Я полулежу на диване, уставившись в телевизор, и вот уже несколько минут безуспешно пытаюсь понять, что происходит на экране. Ручная камера снимает нескольких мужчин, которые носятся по саду. Иногда кто-то забегает в дом, кто-то выбегает. Одни что-то жарят на гриле, гремя посудой и перекрикиваясь, другие играют в крокет. Одежды на них почти нет, один вообще голый и злой, да к тому же пьяный. Может быть, это документальный фильм. Документальный фильм о мужчинах, которые бегают по саду. Звонит телефон, я слышу, как отец выходит из кухни в коридор, чтобы взять трубку.
— Элиас, это тебя.
Мне никогда никто не звонит.
— Здорово, это Густав.
Голос у него усталый, как в конце долгого дня. Как будто он тоже валяется на диване и смотрит ту же программу о мужчинах, бегающих по саду.
— Здрасте.
— Я просто хотел…
Чем-то мне нравятся люди, которые начинают разговор словами «я просто хотел».
— Мы с тобой на днях говорили, и ты не то чтоб горел желанием сыграть на концерте…
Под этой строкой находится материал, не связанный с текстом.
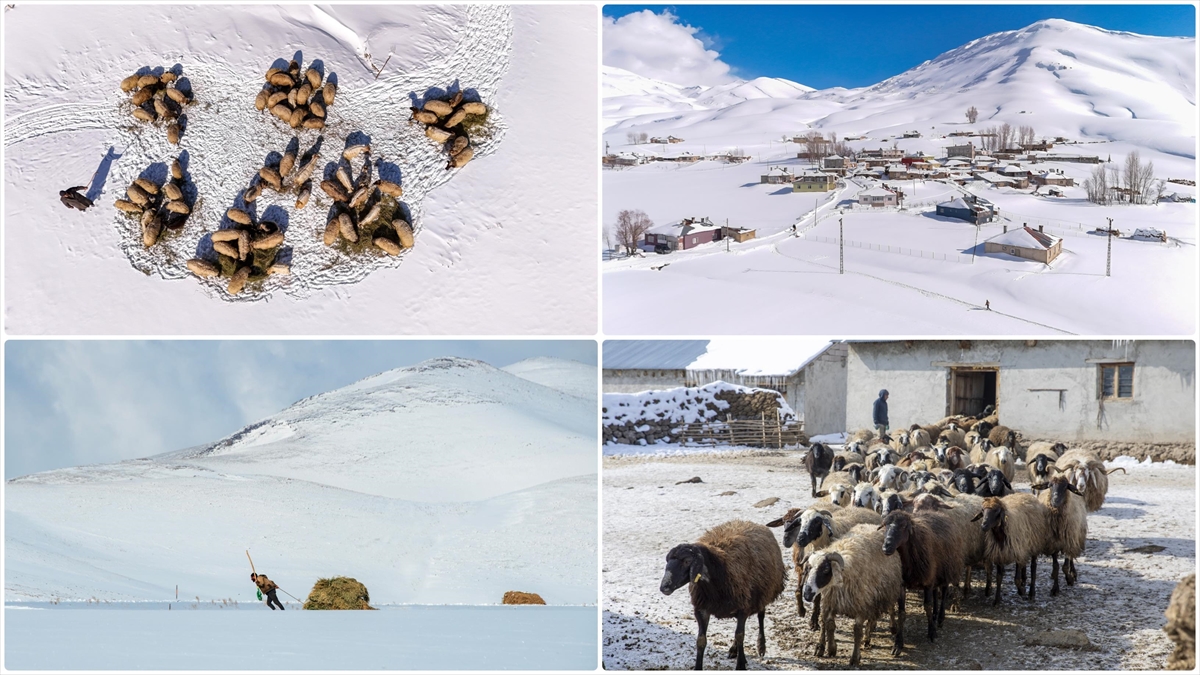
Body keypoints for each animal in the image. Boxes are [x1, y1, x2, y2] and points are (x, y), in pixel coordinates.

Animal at [657, 516, 787, 662]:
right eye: (667, 561)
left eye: (687, 561)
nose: (664, 586)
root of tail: (751, 523)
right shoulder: (702, 608)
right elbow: (701, 641)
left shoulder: (743, 607)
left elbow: (740, 636)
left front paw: (741, 663)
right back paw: (734, 649)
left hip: (763, 592)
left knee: (761, 615)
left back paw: (761, 646)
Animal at [806, 521, 902, 662]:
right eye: (809, 568)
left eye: (825, 570)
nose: (806, 594)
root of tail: (871, 525)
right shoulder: (831, 601)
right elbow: (828, 624)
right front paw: (829, 648)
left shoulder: (861, 605)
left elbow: (857, 631)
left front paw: (855, 657)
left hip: (881, 594)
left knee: (883, 612)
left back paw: (879, 633)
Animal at [883, 506, 964, 648]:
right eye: (886, 524)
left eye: (903, 525)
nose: (886, 546)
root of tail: (938, 513)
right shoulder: (902, 584)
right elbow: (902, 613)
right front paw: (898, 642)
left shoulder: (927, 582)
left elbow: (927, 607)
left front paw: (932, 633)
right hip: (936, 574)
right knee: (936, 592)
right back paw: (936, 616)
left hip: (946, 569)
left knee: (943, 591)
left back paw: (940, 618)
Не горел желанием. Хорошее выражение.
— Черт, зря я позвонил. Тот старый шлягер, «Shame, shame, shame»…
— Угу.
Если не знать Густава — как он обычно держится и как говорит, — то можно подумать, что он пьяный, как тот голый мужик в телевизоре.
— Может быть, ты передумал?
Слова звучат так, будто он вовсе и не надеется. Никакого задора в голосе. Мне это нравится.
— Саксофон можно взять у нас.
— Да, вы говорили.
— Точно, говорил.
«Необычайное сиянье моря». Эту песню я играл в актовом зале, в шестом классе, когда Терес смотрела и думала, что я смелый. Разве я был смелым? Помню только, как нервничал.
Мне почему-то нравится, что Густав такой заторможенный. С одной стороны, меня так и подмывает сказать: «Да, я передумал. Конечно, сыграю». С другой стороны, совсем не хочется.
— Это, прямо скажем, не шедевр.
— Что?
— Ну, песня эта. Особенно в оригинале: дамочка, которая ее поет, явно прогуливала занятия по вокалу. Но если подойти творчески, то…
Отец стоит у раковины на кухне и ставит тарелки в буфет. Он смотрит на меня, но как только я поднимаю глаза, тут же отводит взгляд.